Text:
------------------------------

Find out more about the makers - The Caveman Collective
Step 1: Parts and Tools
Tools you will need:
A jigsaw with a wood cutting blade.
A screw gun.
Various drill bits.
A socket for tightening lag screws.
A few 6 inch C-clamps for clamping and gluing.
Wire-cutters and crimpers.
A volt meter for sanity testing things.
Hacksaw with metal cutting blade.
Sandpaper for smoothing wood.
Large crescent wrench.
Wood glue - Elmer's wood glue or Gorilla glue work fine
Half inch furniture grade plywood 2'x4' sheet
Wood varnish / paint to seal your wooden frame
3" Quarter inch lag screws
1.25" wood screws
2.5" wood screws
The front end of a kid's bike with a 20" wheel.
6"x2" eighth inch steel bar.
A two motor electric wheelchair. (Our favorite is the Quickie P300 with large wheels)
Metal swivel - we used the 300lb caster swivel from Harbor Freight as we had some lying around.
We ate our own dog food in terms of finding parts - we acquired the parts to make 5 trikes in a few weeks with a little scouring.
Step 2: Cut Out the Frame Pieces and Supports
Using a template and a jigsaw, cut out the pieces for the frame from the plywood. The templates will be provided in a pdf to be uploaded soon.
Use a jigsaw to cut out the pieces.
Sand the edges to remove the splinters.
Now make two sets of pieces for the front and rear mounts from the 2"x4" and 2"x6"s.
The front mount is made of two 8" pieces of 2"x4" glued together and then cut to be 2.5" wide. The top and bottom are cut so that they fit in between the two frame sides.
The rear mount is made of two 5.25" pieces of 2"x6" glued together.
Step 3: Make the Fork Mount
To make the steering mount, simply rip one from a kid's bicycle.
At every pawn shop I visited looking for these, and every Goodwill thrift store, there were several to choose from, all under $20. Since we only need the front wheel, and the brakes and gears can be discarded, you could get one for considerably less.
The only requirement is that the front wheel tire is 20". Suspension is not preferred, and there is no need for a front brake.
Use a crescent wrench to undo the bearings and remove the front forks and bearings from the frame. Then we need to cut the frame. The geometry for the front end requires the frame tubes to be cut parallel to the headset. Use a hacksaw or grinder to make a straight cut - this needs to be flat so that it can be attached to the metal bar. Place the cut tubes on the plate to ensure a flat mount. Sand or grind the bicycle paint off around the cut.
Cut a 5" part of 2" metal bar to make a plate with which to attach to the frame as shown in the picture. At this point, position the headset on the plate, and mark holes for four or six screws around the cut-off tubes. Drill holes for screws and two lag screws.
Now weld the frame tubes to the plate - take care not to burn through the flimsy tube metal as you go. Paint the mount and tubes and set aside for later.
Step 4: Assemble the Frame - Overview
The frame is essentially a plywood box - it suspends the rider's weight elegantly between the front wheel head set and the pivot. We've tried out different steering geometries and rakes, and the dimensions we ended up with seemed best for our riders - ranging between 5' and 6'2" tall adults.

------------------------------

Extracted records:
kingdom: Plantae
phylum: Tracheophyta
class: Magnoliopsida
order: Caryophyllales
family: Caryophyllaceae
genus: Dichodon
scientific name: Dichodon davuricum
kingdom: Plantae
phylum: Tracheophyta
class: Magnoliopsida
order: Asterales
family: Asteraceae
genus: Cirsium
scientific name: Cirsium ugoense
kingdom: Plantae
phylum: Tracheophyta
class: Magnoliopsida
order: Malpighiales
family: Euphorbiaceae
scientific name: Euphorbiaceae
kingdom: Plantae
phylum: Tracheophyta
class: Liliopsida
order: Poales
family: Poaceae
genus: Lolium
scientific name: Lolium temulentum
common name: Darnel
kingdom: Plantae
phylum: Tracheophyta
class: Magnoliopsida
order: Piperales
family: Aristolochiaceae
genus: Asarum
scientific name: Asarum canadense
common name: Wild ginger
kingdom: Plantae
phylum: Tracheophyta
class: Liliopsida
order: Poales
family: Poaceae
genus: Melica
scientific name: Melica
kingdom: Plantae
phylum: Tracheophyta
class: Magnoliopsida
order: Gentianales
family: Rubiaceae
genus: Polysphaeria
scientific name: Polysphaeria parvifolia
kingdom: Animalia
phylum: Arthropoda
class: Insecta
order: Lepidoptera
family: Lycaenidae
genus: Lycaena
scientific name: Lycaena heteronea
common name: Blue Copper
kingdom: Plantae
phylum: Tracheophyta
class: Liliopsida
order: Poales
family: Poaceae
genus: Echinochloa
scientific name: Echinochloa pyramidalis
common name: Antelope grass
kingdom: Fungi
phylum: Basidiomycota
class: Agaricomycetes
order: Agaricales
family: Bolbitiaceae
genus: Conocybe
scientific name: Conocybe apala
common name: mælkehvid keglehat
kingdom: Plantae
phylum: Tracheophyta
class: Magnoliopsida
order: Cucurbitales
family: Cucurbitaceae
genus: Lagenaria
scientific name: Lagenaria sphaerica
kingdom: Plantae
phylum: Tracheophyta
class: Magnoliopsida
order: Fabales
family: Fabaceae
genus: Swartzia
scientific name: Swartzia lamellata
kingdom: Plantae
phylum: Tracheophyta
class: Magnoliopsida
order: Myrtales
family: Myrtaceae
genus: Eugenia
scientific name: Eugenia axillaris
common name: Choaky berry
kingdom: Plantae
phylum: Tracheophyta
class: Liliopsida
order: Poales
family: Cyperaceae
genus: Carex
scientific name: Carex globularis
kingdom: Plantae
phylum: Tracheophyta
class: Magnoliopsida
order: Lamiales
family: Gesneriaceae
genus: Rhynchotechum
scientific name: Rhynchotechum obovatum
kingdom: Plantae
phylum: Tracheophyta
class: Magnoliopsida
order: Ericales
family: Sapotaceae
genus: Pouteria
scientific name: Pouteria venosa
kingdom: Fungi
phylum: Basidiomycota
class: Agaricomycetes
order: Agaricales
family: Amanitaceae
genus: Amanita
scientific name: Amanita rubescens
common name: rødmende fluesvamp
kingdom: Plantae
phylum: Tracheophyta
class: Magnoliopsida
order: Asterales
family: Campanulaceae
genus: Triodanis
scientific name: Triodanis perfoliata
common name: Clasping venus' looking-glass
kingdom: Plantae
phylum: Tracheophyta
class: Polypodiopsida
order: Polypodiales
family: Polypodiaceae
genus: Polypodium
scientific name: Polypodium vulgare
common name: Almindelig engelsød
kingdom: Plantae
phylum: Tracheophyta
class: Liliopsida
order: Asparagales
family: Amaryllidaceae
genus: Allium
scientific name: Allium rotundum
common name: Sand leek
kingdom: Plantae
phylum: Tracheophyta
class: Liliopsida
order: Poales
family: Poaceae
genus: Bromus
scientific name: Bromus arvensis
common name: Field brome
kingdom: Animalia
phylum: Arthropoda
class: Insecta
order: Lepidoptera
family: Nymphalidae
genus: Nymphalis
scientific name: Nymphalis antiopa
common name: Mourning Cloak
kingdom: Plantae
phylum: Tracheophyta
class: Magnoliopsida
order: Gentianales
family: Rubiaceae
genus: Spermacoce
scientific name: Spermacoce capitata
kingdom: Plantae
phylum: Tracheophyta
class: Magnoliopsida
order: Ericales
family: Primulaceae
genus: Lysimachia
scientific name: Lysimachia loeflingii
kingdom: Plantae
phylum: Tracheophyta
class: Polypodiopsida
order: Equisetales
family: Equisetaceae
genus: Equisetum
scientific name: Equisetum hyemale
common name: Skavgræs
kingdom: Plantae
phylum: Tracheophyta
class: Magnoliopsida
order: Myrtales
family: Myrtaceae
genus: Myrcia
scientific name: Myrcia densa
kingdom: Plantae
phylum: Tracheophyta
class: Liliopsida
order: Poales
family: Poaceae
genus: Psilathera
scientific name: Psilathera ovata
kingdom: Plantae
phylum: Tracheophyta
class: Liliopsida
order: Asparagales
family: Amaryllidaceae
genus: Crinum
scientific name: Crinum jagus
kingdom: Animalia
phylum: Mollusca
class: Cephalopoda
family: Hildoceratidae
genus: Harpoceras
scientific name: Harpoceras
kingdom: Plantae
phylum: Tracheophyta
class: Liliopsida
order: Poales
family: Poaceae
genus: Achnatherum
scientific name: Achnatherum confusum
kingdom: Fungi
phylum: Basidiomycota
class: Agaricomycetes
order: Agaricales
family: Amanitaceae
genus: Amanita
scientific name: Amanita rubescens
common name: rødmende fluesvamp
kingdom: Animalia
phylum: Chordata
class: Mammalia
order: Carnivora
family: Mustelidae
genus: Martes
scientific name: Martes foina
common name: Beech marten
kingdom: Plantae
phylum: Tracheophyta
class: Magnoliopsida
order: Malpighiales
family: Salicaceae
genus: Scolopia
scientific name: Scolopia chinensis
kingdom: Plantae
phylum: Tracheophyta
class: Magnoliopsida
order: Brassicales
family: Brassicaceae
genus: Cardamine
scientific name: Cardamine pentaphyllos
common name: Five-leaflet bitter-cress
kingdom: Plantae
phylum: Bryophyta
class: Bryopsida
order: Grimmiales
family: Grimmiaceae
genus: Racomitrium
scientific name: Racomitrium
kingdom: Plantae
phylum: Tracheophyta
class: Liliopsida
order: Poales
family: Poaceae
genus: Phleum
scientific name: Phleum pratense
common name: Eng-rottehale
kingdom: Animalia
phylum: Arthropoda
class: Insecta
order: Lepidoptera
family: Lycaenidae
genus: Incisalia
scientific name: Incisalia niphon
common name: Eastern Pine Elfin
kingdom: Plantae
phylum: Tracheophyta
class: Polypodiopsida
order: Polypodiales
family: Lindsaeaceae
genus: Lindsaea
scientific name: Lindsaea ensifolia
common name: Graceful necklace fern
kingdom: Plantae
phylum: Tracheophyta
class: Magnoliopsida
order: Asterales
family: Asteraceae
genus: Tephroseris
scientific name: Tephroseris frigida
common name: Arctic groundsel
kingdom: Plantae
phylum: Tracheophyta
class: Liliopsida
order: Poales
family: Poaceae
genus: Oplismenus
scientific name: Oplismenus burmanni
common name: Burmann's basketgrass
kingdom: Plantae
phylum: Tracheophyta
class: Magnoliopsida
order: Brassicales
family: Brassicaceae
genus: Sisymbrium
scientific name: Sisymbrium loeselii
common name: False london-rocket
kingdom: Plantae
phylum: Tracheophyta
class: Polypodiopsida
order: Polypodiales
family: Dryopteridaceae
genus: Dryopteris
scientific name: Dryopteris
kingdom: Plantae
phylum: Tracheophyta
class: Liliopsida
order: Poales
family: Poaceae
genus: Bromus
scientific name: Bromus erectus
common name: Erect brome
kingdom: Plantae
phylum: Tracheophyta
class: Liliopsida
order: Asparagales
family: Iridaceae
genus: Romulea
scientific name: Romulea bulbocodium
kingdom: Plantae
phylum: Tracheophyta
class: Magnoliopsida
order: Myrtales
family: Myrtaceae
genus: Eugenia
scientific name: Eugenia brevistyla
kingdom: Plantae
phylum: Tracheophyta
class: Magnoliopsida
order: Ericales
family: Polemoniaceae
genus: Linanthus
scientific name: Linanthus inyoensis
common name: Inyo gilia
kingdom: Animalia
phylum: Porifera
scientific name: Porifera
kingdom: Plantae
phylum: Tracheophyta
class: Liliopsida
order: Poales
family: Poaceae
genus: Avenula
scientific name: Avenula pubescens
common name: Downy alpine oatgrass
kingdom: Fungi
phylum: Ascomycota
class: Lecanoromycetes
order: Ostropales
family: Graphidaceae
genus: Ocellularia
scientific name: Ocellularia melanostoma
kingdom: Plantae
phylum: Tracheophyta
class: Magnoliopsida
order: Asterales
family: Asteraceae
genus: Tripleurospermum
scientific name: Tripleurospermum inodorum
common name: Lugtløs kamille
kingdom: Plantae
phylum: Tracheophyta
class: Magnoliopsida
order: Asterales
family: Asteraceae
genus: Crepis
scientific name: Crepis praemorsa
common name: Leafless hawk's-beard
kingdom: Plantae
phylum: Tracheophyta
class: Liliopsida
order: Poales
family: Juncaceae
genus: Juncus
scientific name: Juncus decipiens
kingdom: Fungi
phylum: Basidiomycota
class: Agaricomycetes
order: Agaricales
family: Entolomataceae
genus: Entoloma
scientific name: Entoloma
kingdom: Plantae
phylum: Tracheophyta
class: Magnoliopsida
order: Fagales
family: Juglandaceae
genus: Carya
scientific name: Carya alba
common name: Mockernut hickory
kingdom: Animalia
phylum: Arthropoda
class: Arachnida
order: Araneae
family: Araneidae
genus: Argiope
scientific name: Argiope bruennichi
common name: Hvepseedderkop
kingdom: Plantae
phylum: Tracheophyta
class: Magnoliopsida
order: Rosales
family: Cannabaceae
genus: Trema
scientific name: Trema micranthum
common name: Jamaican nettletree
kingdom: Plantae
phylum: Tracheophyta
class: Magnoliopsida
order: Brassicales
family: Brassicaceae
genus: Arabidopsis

------------------------------

Required task 1: Translate into Spanish this sentence from the trike-building text: "Sand the edges to remove the splinters."
Required task 2: In the records, substitute "vernacular name" for "common name" on every line from the first line of the records up to and including the line with "genus: Rhynchotechum", and give those lines again with nothing else changed.

Full response 1: Lija los bordes para quitar las astillas.

Full response 2:
kingdom: Plantae
phylum: Tracheophyta
class: Magnoliopsida
order: Caryophyllales
family: Caryophyllaceae
genus: Dichodon
scientific name: Dichodon davuricum
kingdom: Plantae
phylum: Tracheophyta
class: Magnoliopsida
order: Asterales
family: Asteraceae
genus: Cirsium
scientific name: Cirsium ugoense
kingdom: Plantae
phylum: Tracheophyta
class: Magnoliopsida
order: Malpighiales
family: Euphorbiaceae
scientific name: Euphorbiaceae
kingdom: Plantae
phylum: Tracheophyta
class: Liliopsida
order: Poales
family: Poaceae
genus: Lolium
scientific name: Lolium temulentum
vernacular name: Darnel
kingdom: Plantae
phylum: Tracheophyta
class: Magnoliopsida
order: Piperales
family: Aristolochiaceae
genus: Asarum
scientific name: Asarum canadense
vernacular name: Wild ginger
kingdom: Plantae
phylum: Tracheophyta
class: Liliopsida
order: Poales
family: Poaceae
genus: Melica
scientific name: Melica
kingdom: Plantae
phylum: Tracheophyta
class: Magnoliopsida
order: Gentianales
family: Rubiaceae
genus: Polysphaeria
scientific name: Polysphaeria parvifolia
kingdom: Animalia
phylum: Arthropoda
class: Insecta
order: Lepidoptera
family: Lycaenidae
genus: Lycaena
scientific name: Lycaena heteronea
vernacular name: Blue Copper
kingdom: Plantae
phylum: Tracheophyta
class: Liliopsida
order: Poales
family: Poaceae
genus: Echinochloa
scientific name: Echinochloa pyramidalis
vernacular name: Antelope grass
kingdom: Fungi
phylum: Basidiomycota
class: Agaricomycetes
order: Agaricales
family: Bolbitiaceae
genus: Conocybe
scientific name: Conocybe apala
vernacular name: mælkehvid keglehat
kingdom: Plantae
phylum: Tracheophyta
class: Magnoliopsida
order: Cucurbitales
family: Cucurbitaceae
genus: Lagenaria
scientific name: Lagenaria sphaerica
kingdom: Plantae
phylum: Tracheophyta
class: Magnoliopsida
order: Fabales
family: Fabaceae
genus: Swartzia
scientific name: Swartzia lamellata
kingdom: Plantae
phylum: Tracheophyta
class: Magnoliopsida
order: Myrtales
family: Myrtaceae
genus: Eugenia
scientific name: Eugenia axillaris
vernacular name: Choaky berry
kingdom: Plantae
phylum: Tracheophyta
class: Liliopsida
order: Poales
family: Cyperaceae
genus: Carex
scientific name: Carex globularis
kingdom: Plantae
phylum: Tracheophyta
class: Magnoliopsida
order: Lamiales
family: Gesneriaceae
genus: Rhynchotechum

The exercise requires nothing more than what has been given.